I created a new Ubuntu 22 VM a few weeks ago and noticed when trying a git pull or git push to a GCP Cloud Source Repo, I wasn’t having any luck when using SSH:
cd myrepo/ git pull email@example.com@source.developers.google.com: Permission denied (publickey). fatal: Could not read from remote repository. Please make sure you have the correct access rights and the repository exists.
The SSH key was a standard RSA with the public key uploaded to Cloud Source SSH Keys, so there was no obvious reason why it wasn’t working.

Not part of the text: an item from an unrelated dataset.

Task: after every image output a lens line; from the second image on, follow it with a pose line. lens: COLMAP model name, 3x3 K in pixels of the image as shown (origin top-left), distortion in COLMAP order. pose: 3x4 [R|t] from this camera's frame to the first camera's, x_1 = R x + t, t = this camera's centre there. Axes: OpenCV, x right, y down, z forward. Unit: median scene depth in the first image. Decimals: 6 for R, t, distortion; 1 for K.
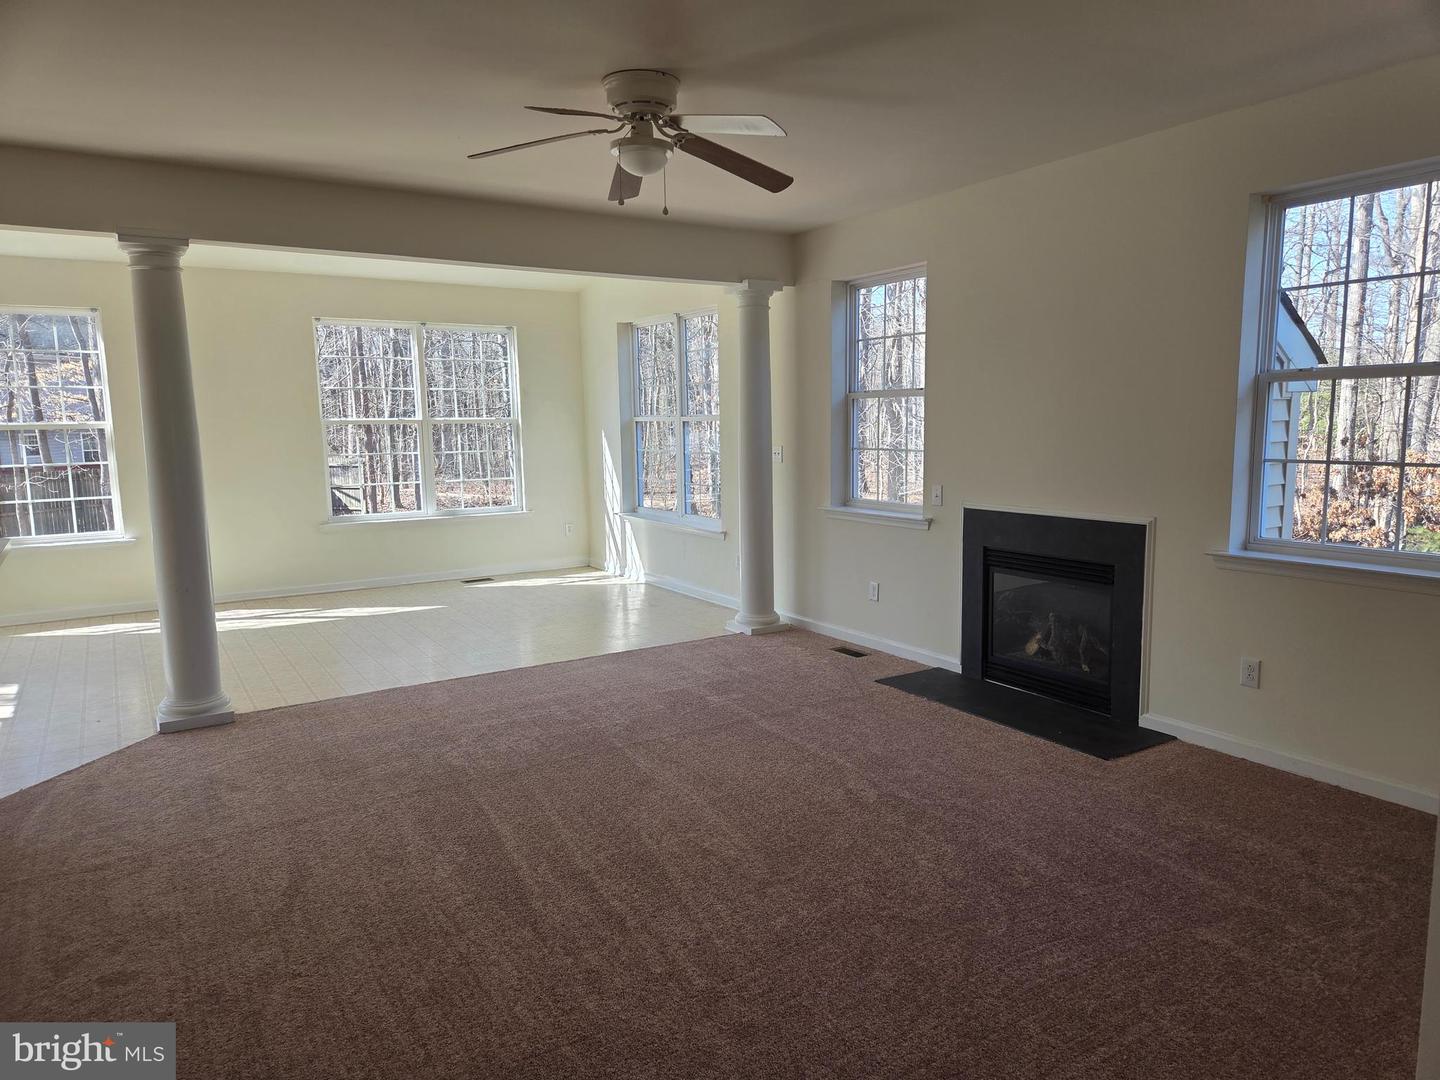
lens RADIAL K [[969.7, 0, 705.6], [0, 969.7, 549.8], [0, 0, 1]] dist [0.068074, -0.054874]
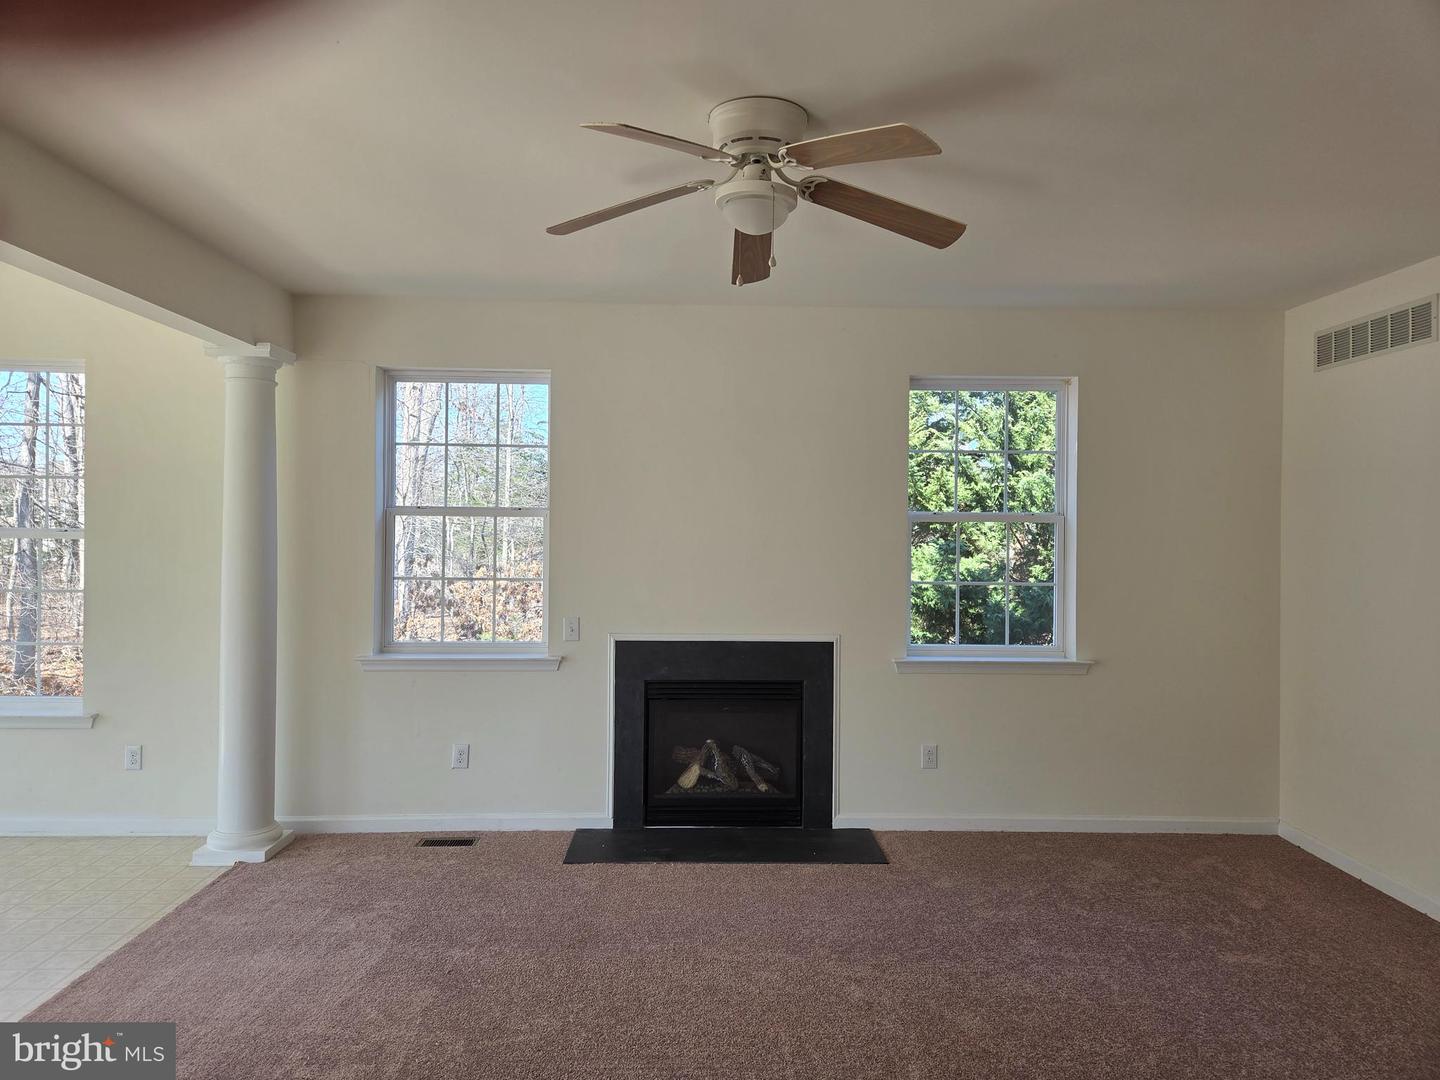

Next step was try and get some type of debug or error message as to why the public key exchange wasn’t working. Newer versions of Git can turn on SSH debugging by setting the GIT_SSH_COMMAND environment variable, so I did that:
export GIT_SSH_COMMAND="ssh -vvv"
When re-running the git pull request, I get some somewhat useful debugs back:
debug1: Authentications that can continue: publickey debug3: start over, passed a different list publickey debug3: preferred gssapi-with-mic,publickey,keyboard-interactive,password debug3: authmethod_lookup publickey debug3: remaining preferred: keyboard-interactive,password debug3: authmethod_is_enabled publickey debug1: Next authentication method: publickey debug1: Offering public key: /home/j5/.ssh/id_rsa RSA SHA256:JBgC+R4Ozel+YI+7oEv1UOf9/jLqGBhysN8bpoEDbPU debug1: send_pubkey_test: no mutual signature algorithm
The ‘no mutual signature algorithm’ indicated one side didn’t like the signing algorithm. I did a Google and found this article which indicates that Ubuntu 22 doesn’t allow RSA by default. I can’t change the setting on the Cloud Source side, so on the Ubuntu 22 client, I did this as a quick work-around:
echo "PubkeyAcceptedKeyTypes +ssh-rsa" > /etc/ssh/ssh_config.d/enable_rsa.conf
And now the git pull/push works without issue.
An alternate solution is instead use Elliptic Curve DSA rather than RSA. To generate a new ECDSA key:
ssh-keygen -t ecdsa cat ~/.ssh/id_ecdsa.pub
Then copy/paste the key in to the SSH Key Manager. This will be easier to copy/paste then RSA since it’s shorter.